We tested two different speech streams created from the same sound inventory (the same syllable set), with a similar underlying statistical structure. For clarity of discussion, we label each stream as an “artificial language”: L1 and L2. Each language consisted of 4 artificial trisyllabic (CV.CV.CV) words composed of the same 12 syllables (see Figure 1). The two artificial languages were generated using the MBROLA speech synthesizer (Dutoit et al., 1996) using two different male voices (fr1 and fr4).

FIGURE 1

Figure 1. This figure shows the design of languages L1, L2.

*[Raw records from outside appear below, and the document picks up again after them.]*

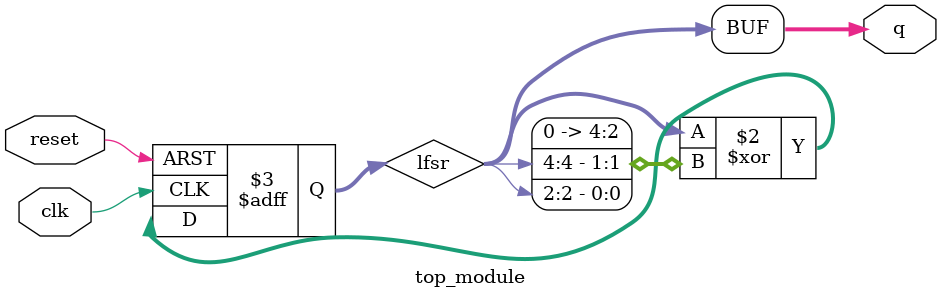
<source format=sv>
module top_module(
    input clk,
    input reset,
    output reg [4:0] q);

reg [4:0] lfsr;

always @(posedge clk or posedge reset) begin
    if (reset)
        lfsr <= 5'b1;   // reset the LFSR output to 1
    else
        lfsr <= lfsr ^ {lfsr[4], lfsr[2]};   // update LFSR state with XOR operation
end

assign q = lfsr;

endmodule

</source>
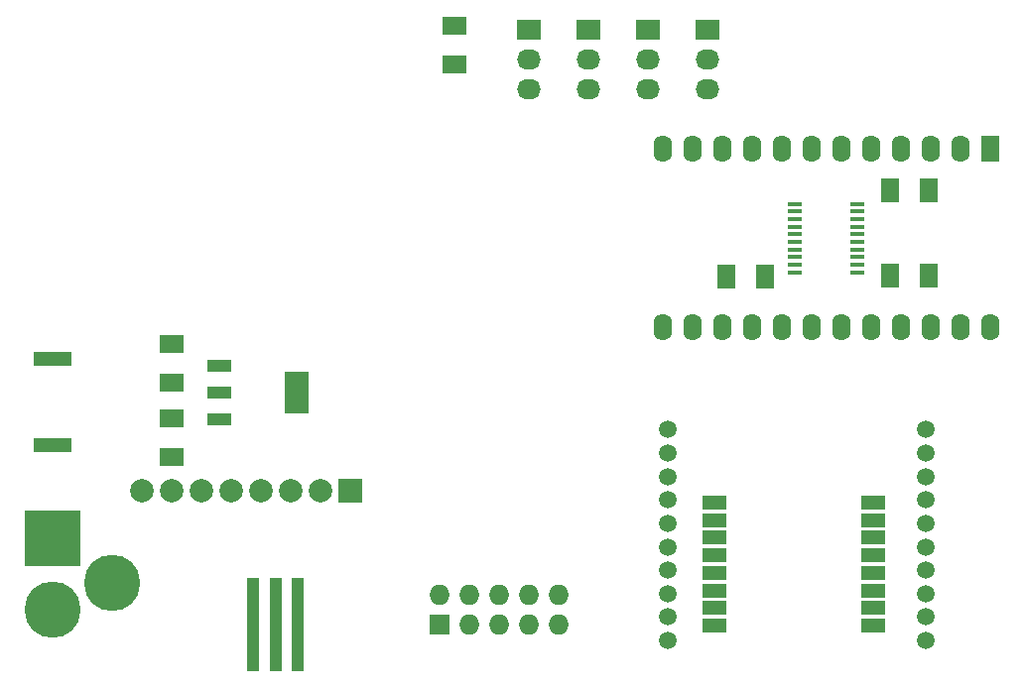
<source format=gts>
G04 #@! TF.FileFunction,Soldermask,Top*
%FSLAX46Y46*%
G04 Gerber Fmt 4.6, Leading zero omitted, Abs format (unit mm)*
G04 Created by KiCad (PCBNEW (2015-01-16 BZR 5376)-product) date 26/03/2015 09:41:38*
%MOMM*%
G01*
G04 APERTURE LIST*
%ADD10C,0.100000*%
%ADD11R,1.524000X2.032000*%
%ADD12R,3.302000X1.270000*%
%ADD13R,2.032000X1.524000*%
%ADD14R,1.000000X8.000000*%
%ADD15C,2.000000*%
%ADD16R,2.000000X2.000000*%
%ADD17R,1.574800X2.286000*%
%ADD18O,1.574800X2.286000*%
%ADD19R,1.727200X1.727200*%
%ADD20O,1.727200X1.727200*%
%ADD21C,4.800600*%
%ADD22R,4.800600X4.800600*%
%ADD23R,1.270000X0.406400*%
%ADD24R,2.000000X1.200000*%
%ADD25R,2.032000X3.657600*%
%ADD26R,2.032000X1.016000*%
%ADD27R,2.032000X1.727200*%
%ADD28O,2.032000X1.727200*%
%ADD29C,1.500000*%
G04 APERTURE END LIST*
D10*
D11*
X168529000Y-96139000D03*
X171831000Y-96139000D03*
D12*
X97028000Y-110617000D03*
X97028000Y-103251000D03*
D11*
X157861000Y-96266000D03*
X154559000Y-96266000D03*
D13*
X107188000Y-108331000D03*
X107188000Y-111633000D03*
X107188000Y-101981000D03*
X107188000Y-105283000D03*
X131318000Y-74803000D03*
X131318000Y-78105000D03*
D11*
X168529000Y-88900000D03*
X171831000Y-88900000D03*
D14*
X114173000Y-125984000D03*
X116078000Y-125984000D03*
X117983000Y-125984000D03*
X114173000Y-125984000D03*
X116078000Y-125984000D03*
X117983000Y-125984000D03*
D15*
X104648000Y-114554000D03*
X107188000Y-114554000D03*
X109728000Y-114554000D03*
X112268000Y-114554000D03*
X114808000Y-114554000D03*
X117348000Y-114554000D03*
X119888000Y-114554000D03*
D16*
X122428000Y-114554000D03*
D17*
X177038000Y-85344000D03*
D18*
X174498000Y-85344000D03*
X171958000Y-85344000D03*
X169418000Y-85344000D03*
X166878000Y-85344000D03*
X164338000Y-85344000D03*
X161798000Y-85344000D03*
X159258000Y-85344000D03*
X156718000Y-85344000D03*
X154178000Y-85344000D03*
X151638000Y-85344000D03*
X149098000Y-85344000D03*
X149098000Y-100584000D03*
X151638000Y-100584000D03*
X154178000Y-100584000D03*
X156718000Y-100584000D03*
X159258000Y-100584000D03*
X161798000Y-100584000D03*
X164338000Y-100584000D03*
X166878000Y-100584000D03*
X169418000Y-100584000D03*
X171958000Y-100584000D03*
X174498000Y-100584000D03*
X177038000Y-100584000D03*
D19*
X130048000Y-125984000D03*
D20*
X130048000Y-123444000D03*
X132588000Y-125984000D03*
X132588000Y-123444000D03*
X135128000Y-125984000D03*
X135128000Y-123444000D03*
X137668000Y-125984000D03*
X137668000Y-123444000D03*
X140208000Y-125984000D03*
X140208000Y-123444000D03*
D21*
X97028000Y-124714000D03*
D22*
X97028000Y-118618000D03*
D21*
X102108000Y-122428000D03*
D23*
X165735000Y-95885000D03*
X165735000Y-95250000D03*
X165735000Y-94589600D03*
X165735000Y-93929200D03*
X165735000Y-93294200D03*
X165735000Y-92633800D03*
X165735000Y-91973400D03*
X165735000Y-91338400D03*
X165735000Y-90678000D03*
X165735000Y-90043000D03*
X160401000Y-90043000D03*
X160401000Y-90678000D03*
X160401000Y-91338400D03*
X160401000Y-91973400D03*
X160401000Y-92633800D03*
X160401000Y-93294200D03*
X160401000Y-93929200D03*
X160401000Y-94589600D03*
X160401000Y-95250000D03*
X160401000Y-95885000D03*
D24*
X167028000Y-126054000D03*
X167028000Y-124554000D03*
X167028000Y-123054000D03*
X167028000Y-121554000D03*
X167028000Y-120054000D03*
X167028000Y-118554000D03*
X167028000Y-117054000D03*
X167028000Y-115554000D03*
X153528000Y-115554000D03*
X153528000Y-117054000D03*
X153528000Y-118554000D03*
X153528000Y-120054000D03*
X153528000Y-121554000D03*
X153528000Y-123054000D03*
X153528000Y-124554000D03*
X153528000Y-126054000D03*
D25*
X117856000Y-106172000D03*
D26*
X111252000Y-106172000D03*
X111252000Y-108458000D03*
X111252000Y-103886000D03*
D27*
X142748000Y-75184000D03*
D28*
X142748000Y-77724000D03*
X142748000Y-80264000D03*
D27*
X147828000Y-75184000D03*
D28*
X147828000Y-77724000D03*
X147828000Y-80264000D03*
D27*
X152908000Y-75184000D03*
D28*
X152908000Y-77724000D03*
X152908000Y-80264000D03*
D27*
X137668000Y-75184000D03*
D28*
X137668000Y-77724000D03*
X137668000Y-80264000D03*
D29*
X171528000Y-127324000D03*
X171528000Y-125324000D03*
X171528000Y-123324000D03*
X171528000Y-121324000D03*
X171528000Y-119324000D03*
X171528000Y-117324000D03*
X171528000Y-115324000D03*
X171528000Y-113324000D03*
X171528000Y-111324000D03*
X171528000Y-109324000D03*
X149528000Y-109324000D03*
X149528000Y-111324000D03*
X149528000Y-113324000D03*
X149528000Y-115324000D03*
X149528000Y-117324000D03*
X149528000Y-119324000D03*
X149528000Y-121324000D03*
X149528000Y-123324000D03*
X149528000Y-125324000D03*
X149528000Y-127324000D03*
M02*

</source>
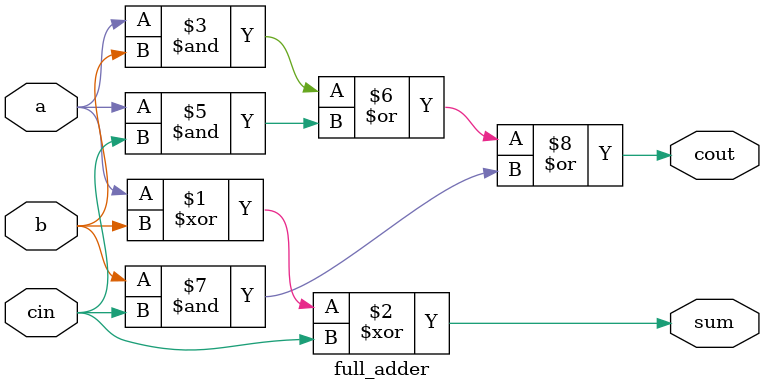
<source format=v>
module full_adder(
    input wire a,
    input wire b,
    input wire cin,
    output wire sum,
    output wire cout
);

assign sum = a ^ b ^ cin;
assign cout = & (a & b) | a & cin | b & cin;

endmodule
</source>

We chose 12 French syllables that were considered as easily distinguishable. We assembled the syllables to obtain a set of trisyllabic words. Four were assigned to L1 (bulago, kimolu, liteva, and muviko) and four were assigned to L2 (govimu, luteki, vamoli, and kolabu). The others were used as non-words and were never presented during the exposure phase. All the words were pretested in order to ensure that none of them sounded similar to a French word. Finally, using Matlab, we created a script in order to generate the artificial speech streams. There were two conditions, which differed by the time of exposure to the artificial languages: 10 or 20 min. Each word was presented 300 times (in the 10-min condition) or 600 times (in the 20-min condition) in pseudo-random order: the same word could not occur twice in succession. There were no pause between syllables and no other acoustic cues to signal word boundaries. As the succession of words was pseudo-randomized, the transitional probabilities between each syllable were 100% within words and 33% between words in both artificial languages. Non-words had syllable transitional probabilities of 0%. L1 and L2 words did not share any syllable transition between languages or with the non-words, that is all the transitional probabilities of 100 or 33% in one language were null in the other or in the non-words.

Procedure

Participants were instructed to watch a series of cartoons during which they would hear continuous speech spoken in an unknown language. They were not informed about the length or structure of the words or about how many words each language contained. They were randomly assigned to the short or the long exposure condition. Stimuli were presented during either 10 or 20 min. After the exposure, participants performed a recognition task. In each trial a trisyllabic string (spoken by a female voice, V3) was presented and participants had to decide if the string was a word from the language they had heard or not. The material consisted of the four words of the language and randomly chosen non-words, which consisted in trisyllabic words composed by the same syllables as the language but with null transitional probabilities between syllables (see Figure 1).

Results and Discussion

The results are presented in Figure 2. As typically used in statistical learning studies (Saffran et al., 1996a; Gebhart et al., 2009), we analyzed recognition data by assessing mean percentages of correct responses. Performance exceeded chance for both languages. L1 Participants averaged 68.93% of correct responses, t(10) = 4.464, p < 0.005, Cohen’s d = 1.470. L2 participants averaged 69.38% of correct responses, t(9) = 4.378, p < 0.005, Cohen’s d = 1.850. An independent-sample t-test revealed no difference between L1 and L2, t(19) = −0.503, p > 0.5. We thus pooled L1 and L2 participants together for further analysis. We asked whether exposure duration had an effect on performance. Another independent-sample t-test revealed no difference between the two exposure durations, t(19) = 0.882, p > 0.5. Participants exposed to the artificial language for 10 min averaged 68.76% of correct responses, whereas those who had been exposed for 20 min averaged 69.63% of correct responses. Results demonstrate that the two different artificial languages were learnable when presented in isolation. Moreover, learning across both languages did not differ significantly and 10 min appear to be sufficient to learn the language. The next experiment investigates whether the two languages remain learnable when they are presented successively for 10 min each.

FIGURE 2

Figure 2. Endorsement rates for words and for non-words in the recognition task.